PAY RISE FOR POLICE AFTER ENTERPRISE GOALS ATTAINED

Published Tuesday, 02 June, 1998 at 12:00 AM

Minister for Police and Corrective Services and Minister for Racing
The Honourable Russell Cooper

Police and civilian employees of the Queensland Police Service will receive a 4 per cent pay rise from July 1 after achieving enterprise bargaining agreement productivity targets, Police Minister Russell Cooper said today.

Mr Cooper said the pay rise lent a lie to outrageous claims by Opposition Leader Peter Beattie that the Coalition Government was denying pay hikes to police and other government employees.

"The pay rise, which was approved by Cabinet on May 18, proves that the QPS is more efficient with the support of the Coalition Government, with extra resources, more staff and vastly improved morale," Mr Cooper said.

"The cost of the wage increases for the QPS over three years is $62.5 million, with a $20.7 million component for the 1998-99 financial year.

"The EBA was negotiated between the Queensland Police Service and the three unions having coverage of employees - the Queensland Police Union of Employees, the Professional Officers Union and the State Public Sector Federation of Queensland."

Mr Cooper said 16 of the 33 initiatives negotiated as part of the EBA stage one were proposed by the unions.

The initiatives included issues such as officer training on the Polaris custody and arrest module and offender history computer models; computer-based training for the Phoenix bulletin board; and hands-on training for the Mobile Integrated Network Data Access (MINDA) system.

"All initiatives are either in the policy development phase, implementation phase or have been implemented," Mr Cooper said.

"They will make the QPS more efficient and will undoubtedly improve service delivery to the people.
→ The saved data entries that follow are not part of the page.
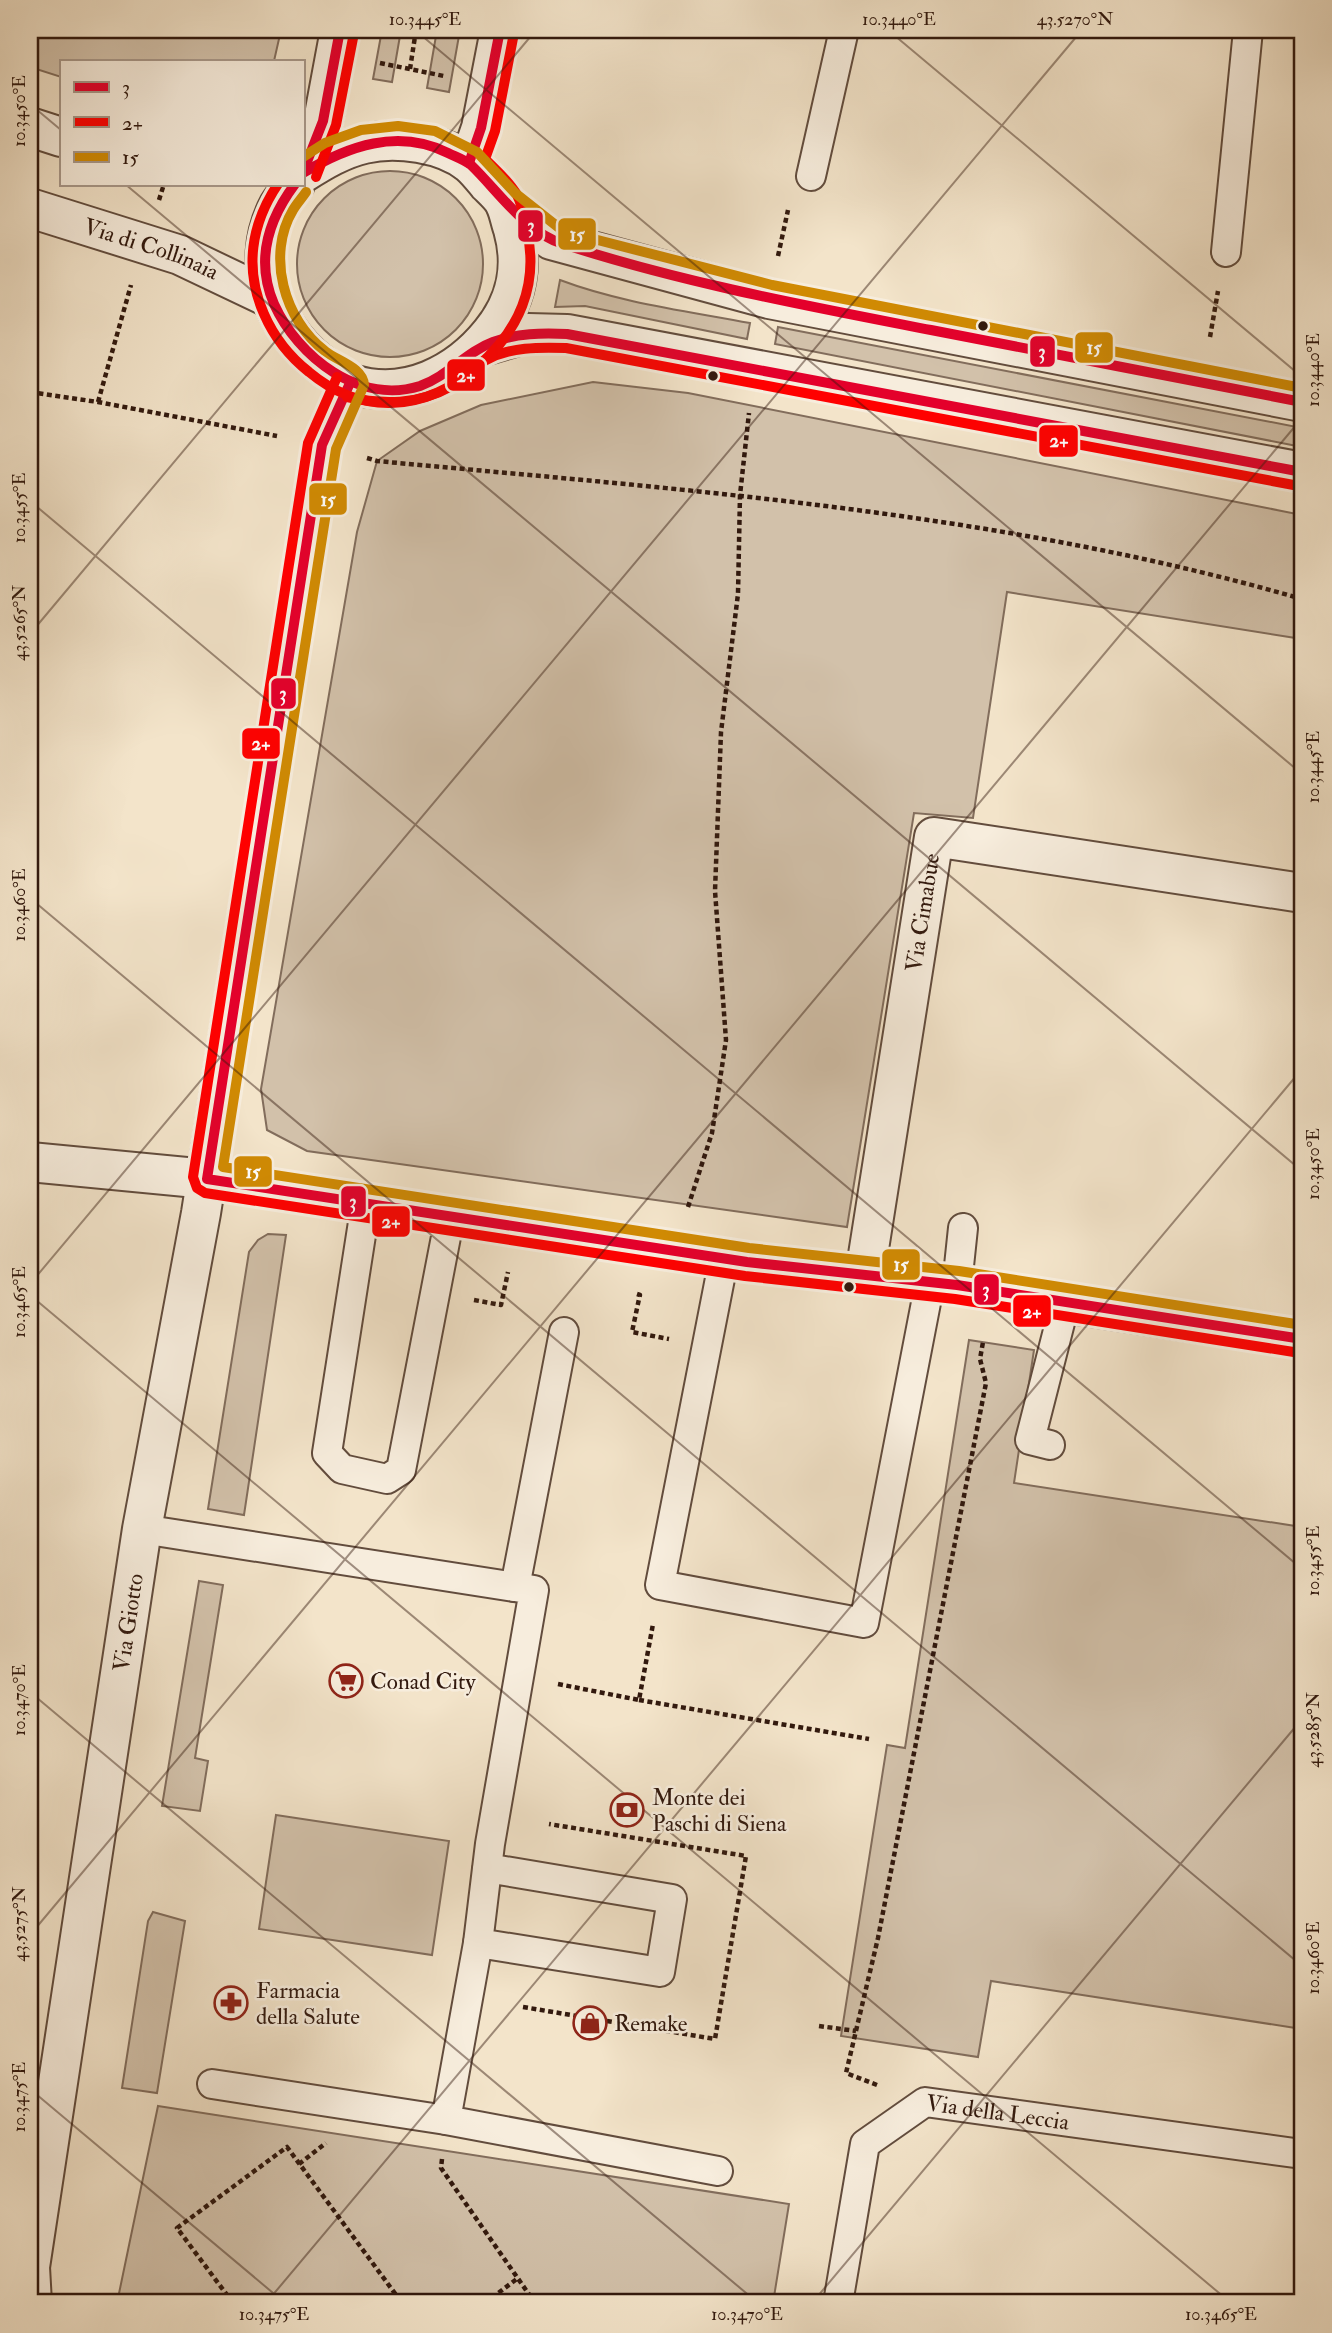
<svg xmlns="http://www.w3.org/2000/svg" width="1332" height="2333" font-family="'IM FELL Double Pica',serif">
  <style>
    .green { fill: #d2c1aa; stroke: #826d5c; stroke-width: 2 }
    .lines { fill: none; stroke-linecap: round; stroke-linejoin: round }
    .service-casing { stroke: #624c3d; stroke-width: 32 }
    .minor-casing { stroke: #624c3d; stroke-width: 42 }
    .tertiary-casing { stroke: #624c3d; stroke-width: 42 }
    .path { stroke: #32190e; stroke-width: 4.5; stroke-dasharray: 5 3.5; stroke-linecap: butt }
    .service { stroke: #f7eddd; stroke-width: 28 }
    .minor { stroke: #f7eddd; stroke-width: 38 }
    .tertiary { stroke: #f7eddd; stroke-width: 38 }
    .bus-1-casing { stroke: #f7eddd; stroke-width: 16 }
    .bus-2-casing { stroke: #f7eddd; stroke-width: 16 }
    .bus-3-casing { stroke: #f7eddd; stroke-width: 16 }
    .bus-1 { stroke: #e4002b; stroke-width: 10 }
    .bus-2 { stroke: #f00; stroke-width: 10 }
    .bus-3 { stroke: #d08a03; stroke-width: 10 }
    .ticks { fill: none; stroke: #32190e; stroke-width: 2; stroke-opacity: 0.45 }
    .bus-dot { fill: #32190e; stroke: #f7eddd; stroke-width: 2.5 }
    .labels { text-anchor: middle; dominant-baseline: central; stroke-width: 5; stroke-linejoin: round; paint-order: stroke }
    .street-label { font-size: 23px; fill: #32190e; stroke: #f7eddd }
    .poi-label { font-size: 23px; fill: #32190e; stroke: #f7eddd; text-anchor: start }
    .line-badge { stroke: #f7eddd; stroke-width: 2.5 }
    .badge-label { font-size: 19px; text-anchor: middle; font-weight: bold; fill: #fff }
    .neatline { fill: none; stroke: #32190e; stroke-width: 2.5 }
    .ticks-label { font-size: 18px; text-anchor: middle; fill: #32190e }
  </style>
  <rect width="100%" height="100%" fill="#f3e4ca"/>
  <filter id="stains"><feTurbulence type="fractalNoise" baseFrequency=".00286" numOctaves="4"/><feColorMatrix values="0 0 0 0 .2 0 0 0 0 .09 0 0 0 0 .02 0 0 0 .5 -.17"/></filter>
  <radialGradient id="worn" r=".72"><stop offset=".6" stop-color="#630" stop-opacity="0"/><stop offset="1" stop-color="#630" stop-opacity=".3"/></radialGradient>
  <g class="green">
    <polygon points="30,30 281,30 274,61 61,61 61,77 30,67"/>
    <polygon points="382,30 401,30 392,82 373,79"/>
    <polygon points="437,30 460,30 449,92 427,88"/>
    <circle cx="390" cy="264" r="93"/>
    <path d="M560,280C621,303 687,311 750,323L747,339L585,306L555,307Z"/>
    <polygon points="778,327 1302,428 1302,447 775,344"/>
    <polygon points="593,382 688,393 1302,515 1302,639 1007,592 973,818 914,813 847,1227 307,1151 267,1130 261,1089 357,532 377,461 420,431 481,405"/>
    <polygon points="268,1234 286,1235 244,1515 208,1509 249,1252 258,1240"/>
    <polygon points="969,1340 1034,1350 1014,1483 1302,1527 1302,2029 991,1981 978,2057 841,2036 887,1745 905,1748"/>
    <polygon points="199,1581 223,1585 195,1758 208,1761 200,1811 162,1806"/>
    <polygon points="276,1815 449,1841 432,1955 259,1929"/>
    <polygon points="153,1912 185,1921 157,2093 122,2088 148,1921"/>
    <polygon points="158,2106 789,2204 773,2303 117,2303"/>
  </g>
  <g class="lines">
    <defs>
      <g id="service">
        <polyline points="811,176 844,30"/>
        <polyline points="1226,252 1248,30"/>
        <polyline points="366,1203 327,1453 342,1469 387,1479 401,1470 450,1216"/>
        <polyline points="724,1258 660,1585 864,1623 930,1282"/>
        <polyline points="957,1285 963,1228"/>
        <polyline points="1050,1445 1030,1440 1065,1303"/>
        <polyline points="142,1529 534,1590 490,1844 478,1943 660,1972 672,1899 487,1868"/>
        <polyline points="515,1587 564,1332"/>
        <polyline points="478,1943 446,2120 718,2171"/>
        <polyline points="212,2084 446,2120"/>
        <path id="s1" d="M838,2303L865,2144L925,2102L1302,2154"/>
      </g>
      <g id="minor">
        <polyline points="469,163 481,128 500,30"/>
        <polyline points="303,172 323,121 340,30"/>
        <polyline points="30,1162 207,1179 747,1262 957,1285 1065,1303 1302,1339"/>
        <path id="s2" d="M865,1274L934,837L1302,893"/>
        <path id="s3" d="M32,2303L30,2267L142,1529L201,1213L322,445L350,383"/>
      </g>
      <g id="tertiary">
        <polyline points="30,127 61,137"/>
        <path d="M295,184C290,191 283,198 279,205C247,265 275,335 329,370C336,375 344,381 352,384C406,401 458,374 491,333C516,302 524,268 513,229C510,221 509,212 505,204C502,197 494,190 488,184C483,178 477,170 470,164C444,143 396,136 364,144C342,149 322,161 303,173"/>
        <polyline points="505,203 551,240 769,299 1302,402"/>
        <path id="s4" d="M30,208L180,255L270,298"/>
        <polyline points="480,347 528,333 567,334 1302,472"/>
      </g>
    </defs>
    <use href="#service" class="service-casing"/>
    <use href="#minor" class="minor-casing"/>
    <use href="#tertiary" class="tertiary-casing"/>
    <g class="path">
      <polyline points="380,63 444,76"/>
      <polyline points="410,69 416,30"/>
      <polyline points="159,200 164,184"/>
      <polyline points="778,256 788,210"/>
      <polyline points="1210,337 1218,291"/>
      <polyline points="30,392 98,402 277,436"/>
      <polyline points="98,402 131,285"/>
      <path d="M367,458L377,461C687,490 1002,512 1302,599"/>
      <polyline points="688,1207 712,1133 726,1040 715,891 721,732 738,594 740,495 749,413"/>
      <polyline points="637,1294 640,1295 639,1299 632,1332 669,1339"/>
      <polyline points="474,1300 501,1305 508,1272"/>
      <polyline points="558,1684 639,1700 653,1624"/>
      <polyline points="639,1700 869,1739"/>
      <polyline points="523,2007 715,2039 746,1856 549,1824"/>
      <polyline points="819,2026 856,2031"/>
      <polyline points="877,2085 846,2073 878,1938 986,1383 980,1359 983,1342"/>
      <polyline points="442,2159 441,2168 535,2303"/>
      <polyline points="299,2164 326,2143"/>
      <polyline points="233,2303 177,2228 287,2147 402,2303"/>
      <polyline points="485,2303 518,2278"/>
    </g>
    <use href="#service" class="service"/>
    <use href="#minor" class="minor"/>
    <use href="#tertiary" class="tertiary"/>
    <defs>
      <g id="bus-1">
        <polyline points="469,163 481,128 500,30"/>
        <polyline points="303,172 323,121 340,30"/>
        <path d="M303,173C348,146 398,128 448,153C456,157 465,160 471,165C499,192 525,232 563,244C683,283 808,306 931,330C1055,354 1178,378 1302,402"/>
        <path d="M295,184C268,220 255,260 274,304C298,357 359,405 420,386C448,376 466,352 493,342C517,333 542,333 567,334L1302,472"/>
        <polyline points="350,383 322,445 207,1179 747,1262 957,1285 1302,1339"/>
      </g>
      <g id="bus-2">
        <polyline points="316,177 336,125 354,33"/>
        <path d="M278,184C251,224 244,269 264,314C274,337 290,357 309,372C363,417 426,411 477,367C519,331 539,285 527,231C524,219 523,206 517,195C509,181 496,170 485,159L495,131L514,33"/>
        <polyline points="337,377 308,443 193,1177 197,1188 205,1193 745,1276 955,1299 1300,1353"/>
        <path d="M347,397C383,405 418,405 452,386C464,380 473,367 486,360C510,347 539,347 566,348L1299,486"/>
      </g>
      <g id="bus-3">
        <polyline points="303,157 325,143 361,130 398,126 435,131 477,152 515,193 558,227 586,237 772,285 1302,388"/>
        <path d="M306,192C302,198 297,203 293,210C266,255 284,320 325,351C337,361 363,367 364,385L336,449L223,1167L749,1248L959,1271L1302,1325"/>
      </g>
    </defs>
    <use href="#bus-1" class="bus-1-casing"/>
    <use href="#bus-2" class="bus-2-casing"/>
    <use href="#bus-3" class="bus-3-casing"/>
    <use href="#bus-1" class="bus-1"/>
    <use href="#bus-2" class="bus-2"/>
    <use href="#bus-3" class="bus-3"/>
  </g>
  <path class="ticks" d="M415,30L1302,774M888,30L1302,377M30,104L61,130M125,184L1302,1171M30,501L1302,1569M30,634L536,30M30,898L1302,1966M30,1284L1082,30M30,1295L1231,2303M30,1692L758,2303M30,1935L1302,418M30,2089L285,2303M266,2303L1302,1069M812,2303L1302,1719"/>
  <defs>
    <symbol id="supermarket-ring" viewBox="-11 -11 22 22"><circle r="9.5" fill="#f7eddd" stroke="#8f2418" stroke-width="1.5"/><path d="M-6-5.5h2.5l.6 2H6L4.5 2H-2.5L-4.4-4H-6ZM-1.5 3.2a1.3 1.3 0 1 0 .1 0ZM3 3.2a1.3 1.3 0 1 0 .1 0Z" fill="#8f2418"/></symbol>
    <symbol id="bank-ring" viewBox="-11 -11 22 22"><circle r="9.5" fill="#f7eddd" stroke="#8f2418" stroke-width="1.5"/><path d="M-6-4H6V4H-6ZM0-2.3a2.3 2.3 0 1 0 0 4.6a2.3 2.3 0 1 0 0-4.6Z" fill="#8f2418"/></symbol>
    <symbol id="pharmacy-ring" viewBox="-11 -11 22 22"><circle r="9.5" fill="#f7eddd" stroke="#8f2418" stroke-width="1.5"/><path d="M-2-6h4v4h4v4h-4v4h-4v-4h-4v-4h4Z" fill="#8f2418"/></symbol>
    <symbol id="shop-ring" viewBox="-11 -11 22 22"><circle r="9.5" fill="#f7eddd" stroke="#8f2418" stroke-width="1.5"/><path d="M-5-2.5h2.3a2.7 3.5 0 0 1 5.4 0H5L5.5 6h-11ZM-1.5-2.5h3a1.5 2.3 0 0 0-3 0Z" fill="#8f2418"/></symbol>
  </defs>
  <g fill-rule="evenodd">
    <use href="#supermarket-ring" x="327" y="1662" width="38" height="38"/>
    <use href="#bank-ring" x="608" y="1791" width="38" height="38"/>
    <use href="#pharmacy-ring" x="212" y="1984" width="38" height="38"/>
    <use href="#shop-ring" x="571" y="2004" width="38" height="38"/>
  </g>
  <g class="bus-dot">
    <circle cx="983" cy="326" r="6"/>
    <circle cx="713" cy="376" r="6"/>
    <circle cx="849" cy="1287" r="6"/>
  </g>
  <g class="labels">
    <g class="street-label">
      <text stroke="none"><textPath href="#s4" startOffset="128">Via di Collinaia</textPath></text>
      <text stroke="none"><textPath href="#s2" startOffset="366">Via Cimabue</textPath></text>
      <text stroke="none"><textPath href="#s3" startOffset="688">Via Giotto</textPath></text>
      <text stroke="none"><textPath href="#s1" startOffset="308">Via della Leccia</textPath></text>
    </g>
    <g class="poi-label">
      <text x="370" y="1681">Conad City</text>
      <text x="652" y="1797">Monte dei<tspan x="652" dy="26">Paschi di Siena</tspan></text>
      <text x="256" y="1990">Farmacia<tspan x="256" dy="26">della Salute</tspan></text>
      <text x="614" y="2023">Remake</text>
    </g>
  </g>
  <g class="line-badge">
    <rect x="517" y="209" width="27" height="34" rx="7" fill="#e4002b"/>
    <rect x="557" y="217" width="40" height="34" rx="7" fill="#d08a03"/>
    <rect x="1074" y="331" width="40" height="33" rx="7" fill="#d08a03"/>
    <rect x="1029" y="335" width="27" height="33" rx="7" fill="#e4002b"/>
    <rect x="446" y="358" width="40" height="34" rx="7" fill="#f00"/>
    <rect x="1038" y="424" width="41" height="34" rx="7" fill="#f00"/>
    <rect x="308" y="482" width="40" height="34" rx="7" fill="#d08a03"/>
    <rect x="270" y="677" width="27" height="33" rx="7" fill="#e4002b"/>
    <rect x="241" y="727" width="40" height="33" rx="7" fill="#f00"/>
    <rect x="233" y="1155" width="40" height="33" rx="7" fill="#d08a03"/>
    <rect x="340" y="1185" width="27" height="33" rx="7" fill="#e4002b"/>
    <rect x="371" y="1205" width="40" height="33" rx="7" fill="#f00"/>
    <rect x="881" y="1248" width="40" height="33" rx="7" fill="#d08a03"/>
    <rect x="973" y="1273" width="27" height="33" rx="7" fill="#e4002b"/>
    <rect x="1012" y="1294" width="40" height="34" rx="7" fill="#f00"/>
  </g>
  <g class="badge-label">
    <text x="531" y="232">3</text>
    <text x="577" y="241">15</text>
    <text x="1094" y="354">15</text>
    <text x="1042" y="358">3</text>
    <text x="466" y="382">2+</text>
    <text x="1059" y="447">2+</text>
    <text x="328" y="506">15</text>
    <text x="283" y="700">3</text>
    <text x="261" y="750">2+</text>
    <text x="253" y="1178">15</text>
    <text x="353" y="1208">3</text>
    <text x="391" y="1228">2+</text>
    <text x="901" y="1271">15</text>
    <text x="986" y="1296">3</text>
    <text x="1032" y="1318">2+</text>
  </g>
  <rect width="1332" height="2333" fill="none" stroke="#f3e4ca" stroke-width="77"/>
  <rect x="60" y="60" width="245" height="126" fill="#f7eddd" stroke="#a8988a" stroke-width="2"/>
  <rect x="74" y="82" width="35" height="10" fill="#e4002b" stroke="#a8988a" stroke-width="2"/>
  <text x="122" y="94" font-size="21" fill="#32190e">3</text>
  <rect x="74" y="117" width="35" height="10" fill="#ff0000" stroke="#a8988a" stroke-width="2"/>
  <text x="122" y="130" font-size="21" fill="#32190e">2+</text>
  <rect x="74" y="152" width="35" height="10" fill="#d08a03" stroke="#a8988a" stroke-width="2"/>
  <text x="122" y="164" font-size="21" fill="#32190e">15</text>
  <rect x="38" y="38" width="1256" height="2256" class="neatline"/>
  <g class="ticks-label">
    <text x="425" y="25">10.3445°E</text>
    <text x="899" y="25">10.3440°E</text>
    <text x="1075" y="25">43.5270°N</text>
    <text transform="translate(19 111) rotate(-90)" y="6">10.3450°E</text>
    <text transform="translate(1313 370) rotate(-90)" y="6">10.3440°E</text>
    <text transform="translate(19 508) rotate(-90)" y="6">10.3455°E</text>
    <text transform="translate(19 623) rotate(-90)" y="6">43.5265°N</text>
    <text transform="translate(1313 767) rotate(-90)" y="6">10.3445°E</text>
    <text transform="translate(19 905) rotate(-90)" y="6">10.3460°E</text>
    <text transform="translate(1313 1164) rotate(-90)" y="6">10.3450°E</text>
    <text transform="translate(19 1302) rotate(-90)" y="6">10.3465°E</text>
    <text transform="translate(1313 1561) rotate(-90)" y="6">10.3455°E</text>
    <text transform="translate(19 1700) rotate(-90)" y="6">10.3470°E</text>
    <text transform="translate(1313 1730) rotate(-90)" y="6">43.5285°N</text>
    <text transform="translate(19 1924) rotate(-90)" y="6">43.5275°N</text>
    <text transform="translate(1313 1958) rotate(-90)" y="6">10.3460°E</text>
    <text transform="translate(19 2097) rotate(-90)" y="6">10.3475°E</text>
    <text x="274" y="2320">10.3475°E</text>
    <text x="747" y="2320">10.3470°E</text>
    <text x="1221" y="2320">10.3465°E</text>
  </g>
  <rect width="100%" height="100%" filter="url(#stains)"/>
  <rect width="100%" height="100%" fill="url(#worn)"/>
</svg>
The QPS is satisfied that implementation has been successfully undertaken and all targets set for stage one of the agreement met."

Mr Cooper said the Opposition yesterday continued its election campaign of half-truths, untruths and downright Labor lies'.

"They have been deliberately distorting crime statistics and police numbers right across the State in a disgusting attempt to scare the people and now they make the outrageous claim that the Government deliberately intended withholding deserved pay rises for our hard-working police and QPS civilians," Mr Cooper said.

"It shows yet again that Labor can't tell the truth and can't be trusted!"